5.3.4. Metagenomic analysis. Individual metagenomes were assembled and a co-assembly of all metagenomes was constructed following the “tutorial on assembly-based metagenomics” .Trimmed, quality-controlled sequences were assembled using MegaHit  using default parameters except minimum contig length, which was set at 1000 base pairs. Reads were mapped to the assembly using bowtie2  and depth was calculated using the jgi_summarize_bam_contig_depths command in Anvi’o . Contigs were binned using default parameters in metabat using . Bin completeness was determined with CheckM . Protein coding regions were identified with prodigal (within CheckM) and GhostKoala was used to annotate protein coding sequences [16, 56]. Pathways were considered to be absent from the taxon when none of the key genes associated with that pathway were present in the MAG.

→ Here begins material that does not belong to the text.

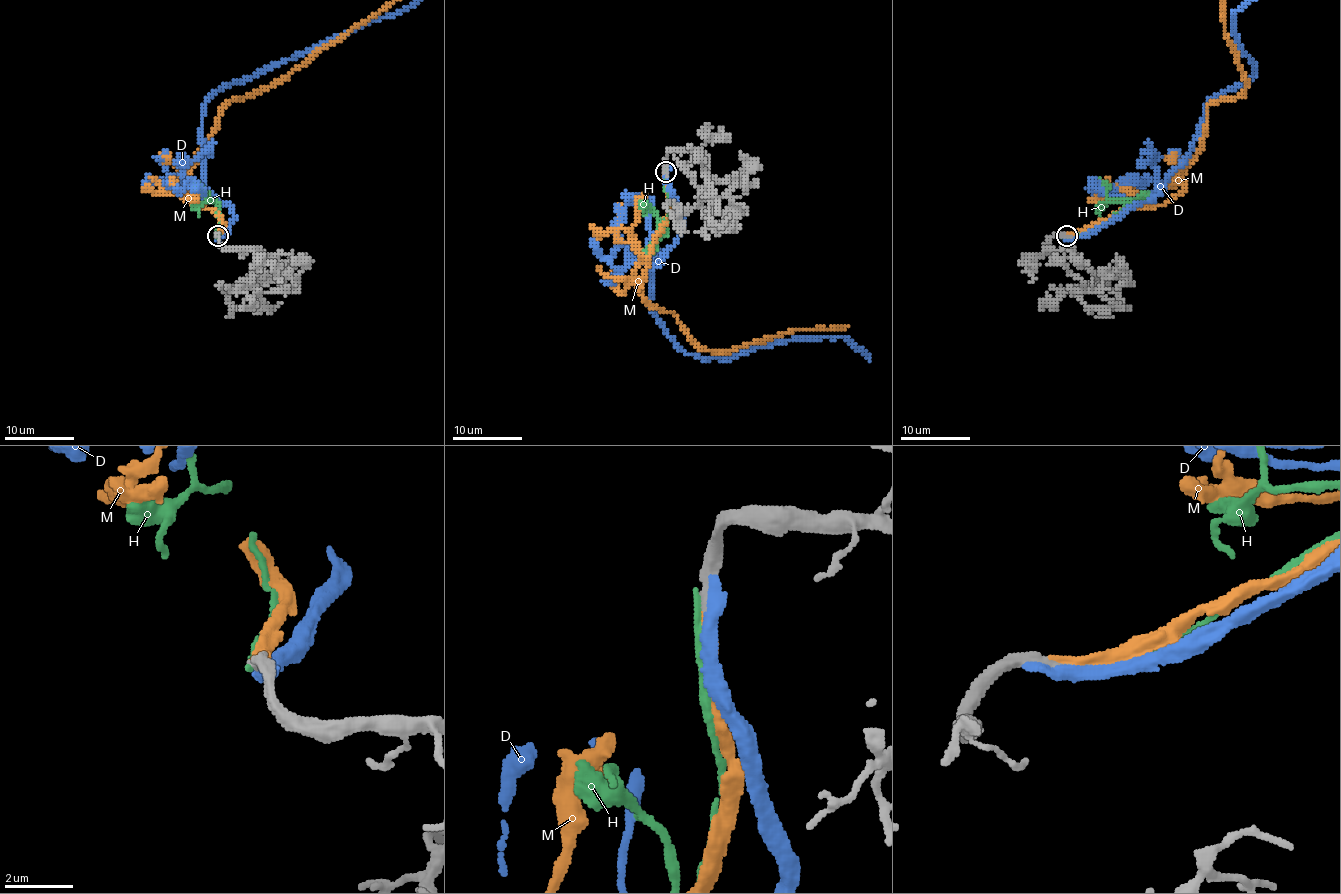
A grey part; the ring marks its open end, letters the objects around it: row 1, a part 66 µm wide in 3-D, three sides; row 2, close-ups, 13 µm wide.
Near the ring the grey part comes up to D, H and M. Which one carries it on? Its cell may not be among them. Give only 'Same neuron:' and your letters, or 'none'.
Same neuron: M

Each bin was uploaded to KBASE  and annotated with Prokka using the “Annotate Assembly and Re-annotate Genomes with Prokka (v1.12)” app. A concatenated gene tree containing each bin and four published Ferrovum spp. genomes was constructed using the “Insert Set of Genomes Into Species Tree 2.1.10” app. This app uses up to 49 ribosomal and single-copy genes to construct a phylogenetic tree. MAGs that were more closely related to Ferrovum spp. than other taxa were selected for further analysis. The pairwise ANI between each bin and published Ferrovum genomes was calculated using anvi-compute-ani in Anvi’o. If MAGs shared >98% pairwise ANI and were phylogenetically cohesive, we considered them to be representing the same populations and the bin with the highest completeness was chosen for further analysis. Raw reads, assemblies, and MAGs were uploaded to the NCBI Sequence Read Archive under BioProject PRJNA554371. The abundance of Ferrovum in each metagenomes using One Codex .

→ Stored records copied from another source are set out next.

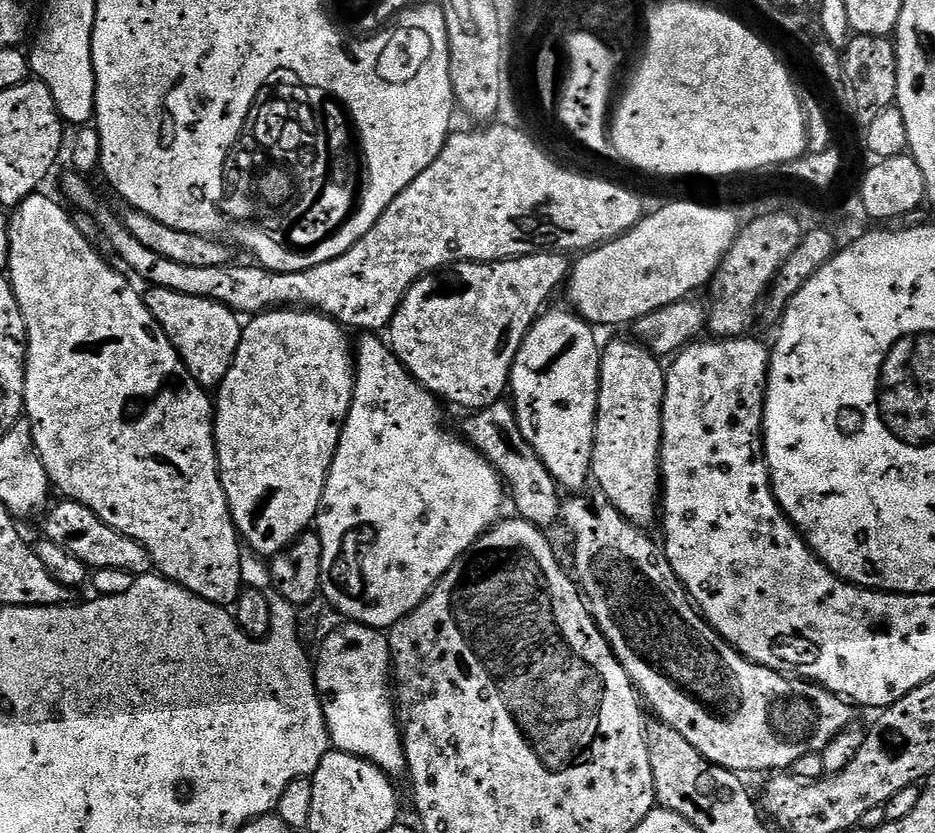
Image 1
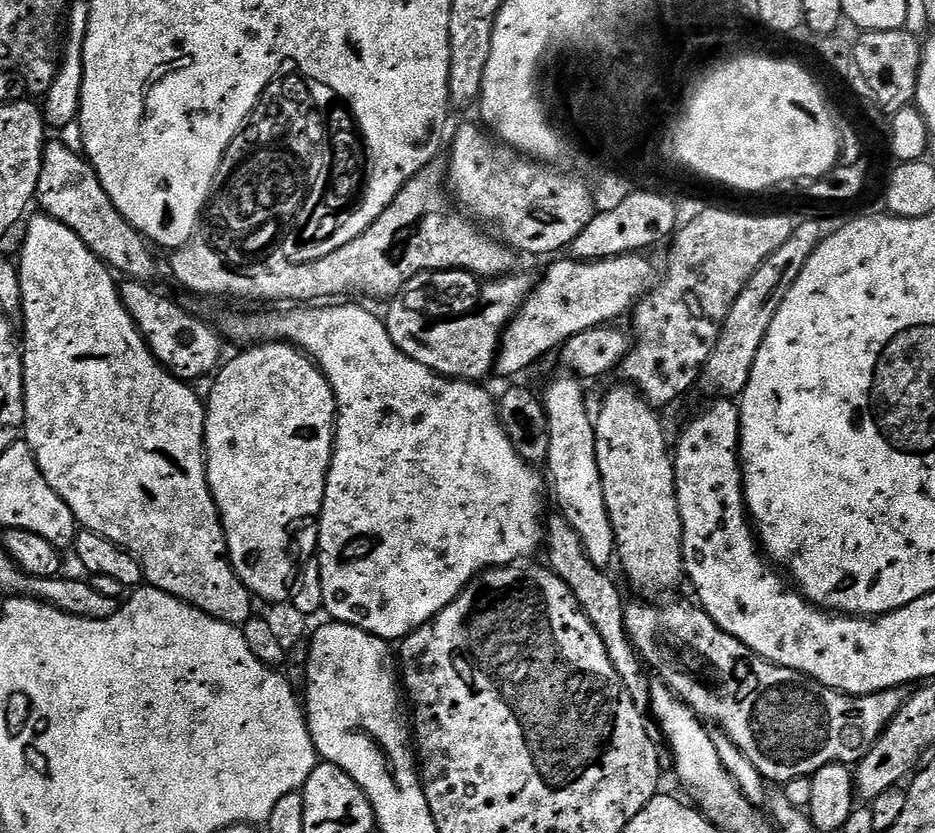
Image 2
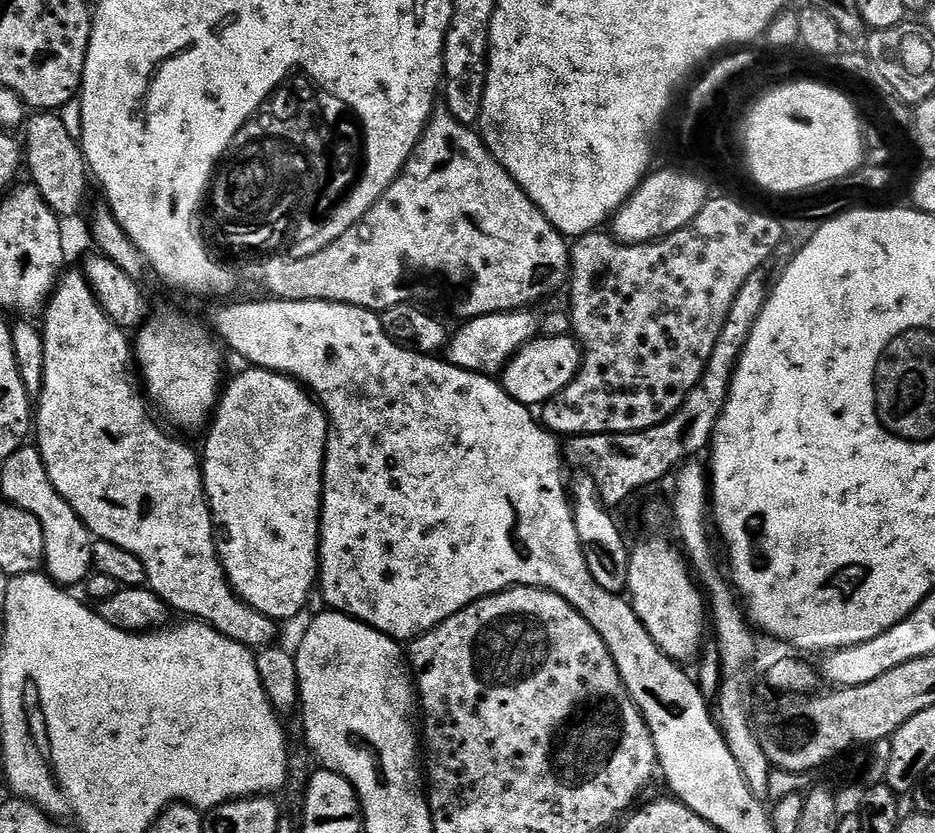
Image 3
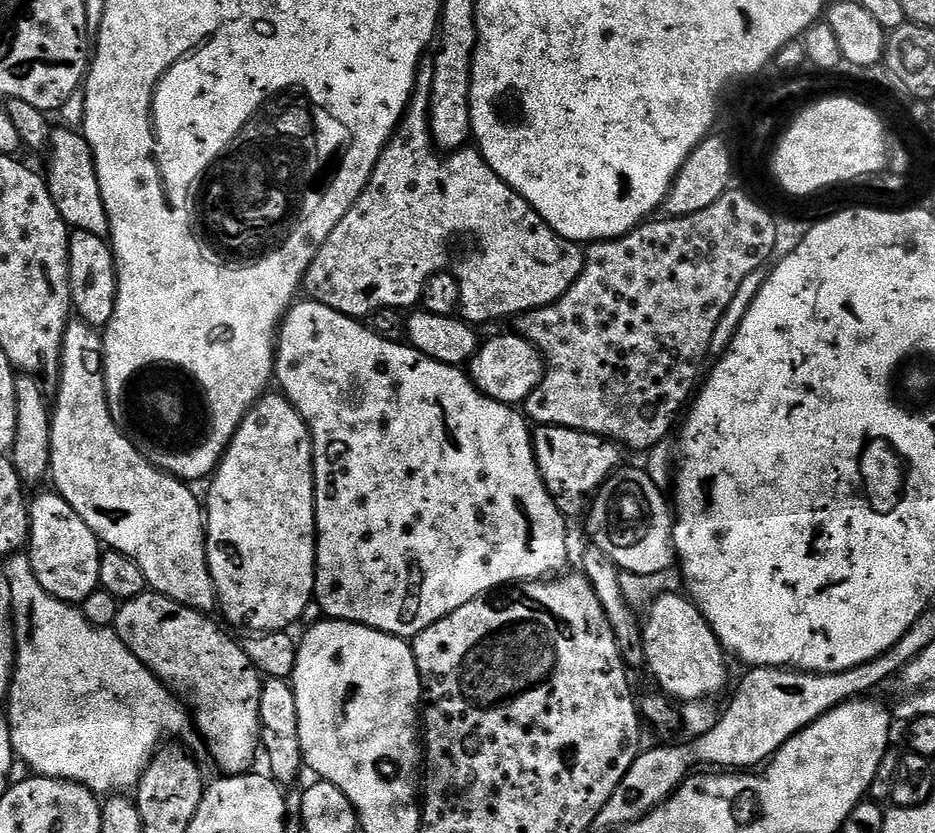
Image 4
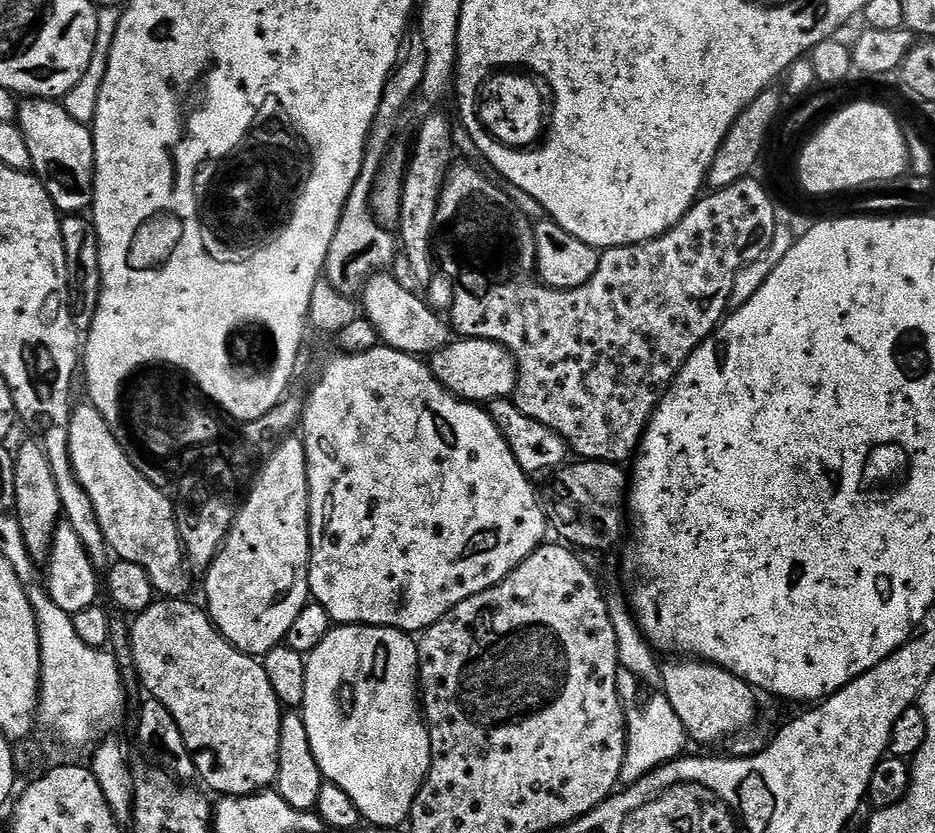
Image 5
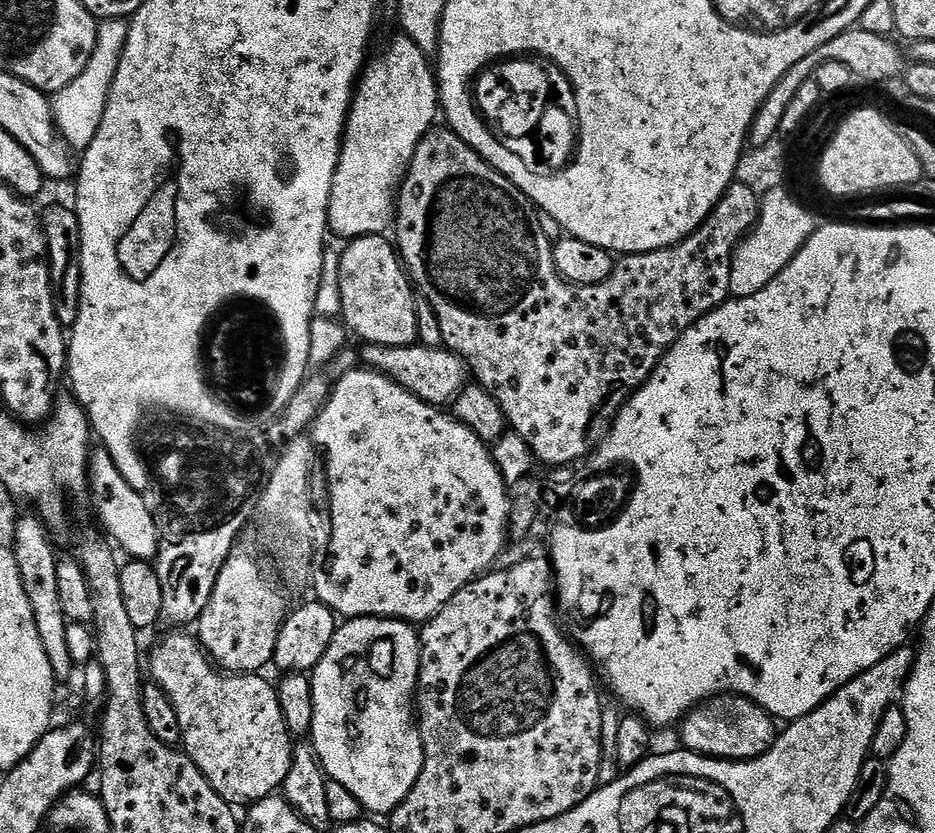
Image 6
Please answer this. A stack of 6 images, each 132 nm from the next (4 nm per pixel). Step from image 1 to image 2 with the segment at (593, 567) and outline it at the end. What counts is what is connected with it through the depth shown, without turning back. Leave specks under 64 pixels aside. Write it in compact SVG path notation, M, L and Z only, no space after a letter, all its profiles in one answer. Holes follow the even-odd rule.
M629 603L624 609L624 629L640 659L660 675L659 683L683 700L701 721L713 720L712 724L729 736L768 782L783 786L794 778L811 778L827 764L855 765L909 698L907 687L887 688L865 696L836 692L801 672L764 660L738 638L721 630L703 608L692 604Z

16S rRNA. A custom blast database containing the 16S rRNA gene from the Ferrovum myxofaciens type strain (NR_117782.1) using the makeblastdb command in BLAST+. Each of the Ferrovum bins were searched for 16S rRNA genes using BLAST and a cutoff value of E-30.
Cyc-2. A custom blast database of the high molecular weight Cyc-2 like proteins was constructed using the methods described above. Each of the Ferrovum bins were searched for the Cyc-2-like protein identified by Ullrich et al., by blasting translated nucleotide sequences against the blast database with an E-value of E-120. The retrieved sequences, database sequences, and a sequence for Cyc-2 from an Acidithiobacillus sp. (AVK42811.1) were aligned using MAFFT and a maximum likelihood tree was constructed as described above. The tree was rooted on Acidithiobacillus and visualized in iTOL.
5.3.5. Comparison with other Ferrovum genomes. Existing Ferrovum genomes are located within either the Group I or Group IV Ferrovum clades . The genome for Ferrovum sp. JA12 (Group I) and Ferrovum myxofaciens (Group IV) were downloaded from NCBI. CheckM was used to determine genome completeness, and within CheckM, prodigal was used to identify protein coding sequences. Ghost KOALA was used to annotate protein coding sequences using the genus_prokaryotes database. Protein coding sequences were also annotated with prokka. We then manually compared the gene content of MAGs to that of existing Ferrovum genomes.